**Task details:** Reproduce word for word the passage of the synthetic gene circuits project summary starting at "Lead Research Organisation: University" and ending at "of next-generation medicines.".

**Source document:**
Bilateral BBSRC NSF/BIO - Synthetic gene circuits to measure and mitigate translational stress during heterologous protein expression

Lead Research Organisation: University of Aberdeen
Department Name: Sch of Medicine, Medical Sci & Nutrition

Abstract

Biotechnology uses recombinant gene expression to produce a range of medicines, including insulin, vaccines, and new anti-cancer therapeutic agents based upon antibodies. For instance, the human insulin gene has been introduced into the bacterium E. coli to drive the production of this valuable medicine in the new bacterial host, cheaply and safely. In this proposal, an interdisciplinary team of biologists and physicists will establish novel technologies to improve the ability of a cell to make recombinant proteins at higher efficiency, and with greater accuracy, improving the quality, yield, cost-effectiveness and safety of next-generation medicines.

Most products of biotechnology are proteins, long chains of units called amino acids, of which there are 20 different varieties. The structures of proteins, and the sequence of their amino acids, are determined by genes, DNA strands of nucleotides with a specific sequence. To make a protein, the coding information locked in the sequence of nucleotides within the gene is first copied into a messenger RNA (mRNA), also composed of nucleotides. Then a molecular machine in the cell called a ribosome reads the information within the mRNA to produce the correct chain of amino acids, forming the protein, in a process called translation. The sequence of amino acids in the protein defines its properties and function. When a cell is programmed to produce a recombinant protein, errors can occur during translation, when an amino acid is selected to add to the protein. These errors can change the nature of the manufactured protein, and can make it defective; in the case of a protein being used as a medicine, this can prevent effective treatment, and as a worst case scenario, represent a danger to the patient.

In this proposal, the research team will work with a biotechnology company to develop sensitive devices to detect this type of error, and use them to understand how and when the cellular protein manufacturing machinery makes mistakes, so they can be minimised in the future. The team will then use assemblies of genes in a synthetic biology approach to engineer new types of cells, designed to be used in industrial fermenters, that are capable of preventing these mistakes as the proteins are produced. We will use advanced mathematical models to guide the design and safety of these new synthetic biology gene circuits. Overall, the interdisciplinary approach described in this proposal will involve biologists and physicists working together to create systems that improve production of new generations of effective medicines. To allow these improvements, it will also provide insight into the fundamental mechanisms a cell uses to express its genes and make recombinant proteins accurately. More broadly, it will indicate clear routes to optimise production of a range of modified proteins important for biotechnology and medicine.

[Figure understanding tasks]
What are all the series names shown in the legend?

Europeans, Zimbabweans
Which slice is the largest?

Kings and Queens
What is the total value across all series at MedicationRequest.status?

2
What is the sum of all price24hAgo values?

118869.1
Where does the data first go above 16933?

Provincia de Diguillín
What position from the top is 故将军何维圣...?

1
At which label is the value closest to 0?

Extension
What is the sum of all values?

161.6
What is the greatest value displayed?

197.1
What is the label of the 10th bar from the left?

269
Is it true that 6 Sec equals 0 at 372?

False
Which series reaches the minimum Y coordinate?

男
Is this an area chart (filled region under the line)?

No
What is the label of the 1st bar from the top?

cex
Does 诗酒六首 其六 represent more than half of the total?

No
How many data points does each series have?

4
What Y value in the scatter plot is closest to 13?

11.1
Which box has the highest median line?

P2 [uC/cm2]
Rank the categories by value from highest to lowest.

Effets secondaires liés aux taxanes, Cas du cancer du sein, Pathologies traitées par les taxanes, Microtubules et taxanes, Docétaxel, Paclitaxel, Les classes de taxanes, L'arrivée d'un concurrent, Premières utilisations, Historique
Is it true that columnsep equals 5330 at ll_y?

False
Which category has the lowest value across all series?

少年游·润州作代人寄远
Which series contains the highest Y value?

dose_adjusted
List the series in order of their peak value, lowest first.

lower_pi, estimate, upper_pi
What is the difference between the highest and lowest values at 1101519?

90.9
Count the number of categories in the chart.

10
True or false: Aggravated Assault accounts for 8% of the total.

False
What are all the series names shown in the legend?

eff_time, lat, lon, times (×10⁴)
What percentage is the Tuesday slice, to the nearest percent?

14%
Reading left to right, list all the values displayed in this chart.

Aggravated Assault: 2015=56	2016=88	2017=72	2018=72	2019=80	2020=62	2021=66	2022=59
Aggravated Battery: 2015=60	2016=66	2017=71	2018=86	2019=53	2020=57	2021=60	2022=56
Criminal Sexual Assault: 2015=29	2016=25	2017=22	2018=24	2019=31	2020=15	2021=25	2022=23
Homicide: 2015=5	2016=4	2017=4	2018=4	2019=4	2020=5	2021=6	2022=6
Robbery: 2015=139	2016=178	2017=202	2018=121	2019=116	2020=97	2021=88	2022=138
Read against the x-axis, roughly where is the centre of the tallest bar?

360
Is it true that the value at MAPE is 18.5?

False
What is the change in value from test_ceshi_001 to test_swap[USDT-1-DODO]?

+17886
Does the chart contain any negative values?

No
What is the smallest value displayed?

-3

**Response to the task:**
Lead Research Organisation: University of Aberdeen
Department Name: Sch of Medicine, Medical Sci & Nutrition

Abstract

Biotechnology uses recombinant gene expression to produce a range of medicines, including insulin, vaccines, and new anti-cancer therapeutic agents based upon antibodies. For instance, the human insulin gene has been introduced into the bacterium E. coli to drive the production of this valuable medicine in the new bacterial host, cheaply and safely. In this proposal, an interdisciplinary team of biologists and physicists will establish novel technologies to improve the ability of a cell to make recombinant proteins at higher efficiency, and with greater accuracy, improving the quality, yield, cost-effectiveness and safety of next-generation medicines.